TASK DIRECTIONS »
Turn the entry lines from the first one through the line containing "す。 接続パスワードの変更方", both included, into a Markdown table with the columns No. and Line, leaving out any blank lines.
◇ ◇ ◇ ◇
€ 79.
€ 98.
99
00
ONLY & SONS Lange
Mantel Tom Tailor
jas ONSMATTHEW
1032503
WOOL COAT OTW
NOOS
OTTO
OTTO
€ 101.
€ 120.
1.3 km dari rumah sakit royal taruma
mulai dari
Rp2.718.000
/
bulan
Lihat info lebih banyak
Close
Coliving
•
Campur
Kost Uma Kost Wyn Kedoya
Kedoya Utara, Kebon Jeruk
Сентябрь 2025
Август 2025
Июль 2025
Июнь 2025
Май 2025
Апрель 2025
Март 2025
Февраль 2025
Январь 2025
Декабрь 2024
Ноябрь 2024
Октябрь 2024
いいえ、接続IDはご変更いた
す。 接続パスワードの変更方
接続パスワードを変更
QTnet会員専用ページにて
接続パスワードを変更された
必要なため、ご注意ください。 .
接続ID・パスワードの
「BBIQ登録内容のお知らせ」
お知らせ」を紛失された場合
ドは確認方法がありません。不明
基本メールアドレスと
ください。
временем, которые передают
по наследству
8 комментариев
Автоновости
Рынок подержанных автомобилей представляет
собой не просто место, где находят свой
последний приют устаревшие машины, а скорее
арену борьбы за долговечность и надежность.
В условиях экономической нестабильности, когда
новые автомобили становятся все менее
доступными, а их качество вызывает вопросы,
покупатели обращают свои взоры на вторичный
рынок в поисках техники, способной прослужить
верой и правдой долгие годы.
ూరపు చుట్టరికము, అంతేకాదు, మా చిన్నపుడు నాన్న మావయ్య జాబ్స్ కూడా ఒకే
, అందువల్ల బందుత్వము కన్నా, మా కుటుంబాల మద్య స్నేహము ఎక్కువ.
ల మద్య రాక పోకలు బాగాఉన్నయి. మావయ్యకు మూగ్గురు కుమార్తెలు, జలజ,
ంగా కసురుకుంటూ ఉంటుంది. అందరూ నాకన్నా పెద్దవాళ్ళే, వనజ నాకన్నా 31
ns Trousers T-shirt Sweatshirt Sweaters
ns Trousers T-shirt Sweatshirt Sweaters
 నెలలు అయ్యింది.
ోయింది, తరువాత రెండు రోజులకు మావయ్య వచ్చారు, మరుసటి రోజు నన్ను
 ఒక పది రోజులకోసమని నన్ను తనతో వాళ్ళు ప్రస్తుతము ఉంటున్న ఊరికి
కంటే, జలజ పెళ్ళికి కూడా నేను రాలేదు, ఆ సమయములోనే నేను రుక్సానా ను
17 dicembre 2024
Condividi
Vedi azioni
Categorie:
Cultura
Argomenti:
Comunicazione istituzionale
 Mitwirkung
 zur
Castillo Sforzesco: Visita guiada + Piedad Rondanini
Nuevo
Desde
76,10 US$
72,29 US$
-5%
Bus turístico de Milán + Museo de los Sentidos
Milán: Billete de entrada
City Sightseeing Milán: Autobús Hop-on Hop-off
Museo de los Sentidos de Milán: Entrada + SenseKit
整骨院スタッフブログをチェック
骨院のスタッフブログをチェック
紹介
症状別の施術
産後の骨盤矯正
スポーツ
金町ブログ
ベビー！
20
◇ ◇ ◇ ◇
ANSWER FOR THIS EXERCISE »
| No. | Line |
|---|---|
| 1 | € 79. |
| 2 | € 98. |
| 3 | 99 |
| 4 | 00 |
| 5 | ONLY & SONS Lange |
| 6 | Mantel Tom Tailor |
| 7 | jas ONSMATTHEW |
| 8 | 1032503 |
| 9 | WOOL COAT OTW |
| 10 | NOOS |
| 11 | OTTO |
| 12 | OTTO |
| 13 | € 101. |
| 14 | € 120. |
| 15 | 1.3 km dari rumah sakit royal taruma |
| 16 | mulai dari |
| 17 | Rp2.718.000 |
| 18 | / |
| 19 | bulan |
| 20 | Lihat info lebih banyak |
| 21 | Close |
| 22 | Coliving |
| 23 | • |
| 24 | Campur |
| 25 | Kost Uma Kost Wyn Kedoya |
| 26 | Kedoya Utara, Kebon Jeruk |
| 27 | Сентябрь 2025 |
| 28 | Август 2025 |
| 29 | Июль 2025 |
| 30 | Июнь 2025 |
| 31 | Май 2025 |
| 32 | Апрель 2025 |
| 33 | Март 2025 |
| 34 | Февраль 2025 |
| 35 | Январь 2025 |
| 36 | Декабрь 2024 |
| 37 | Ноябрь 2024 |
| 38 | Октябрь 2024 |
| 39 | いいえ、接続IDはご変更いた |
| 40 | す。 接続パスワードの変更方 |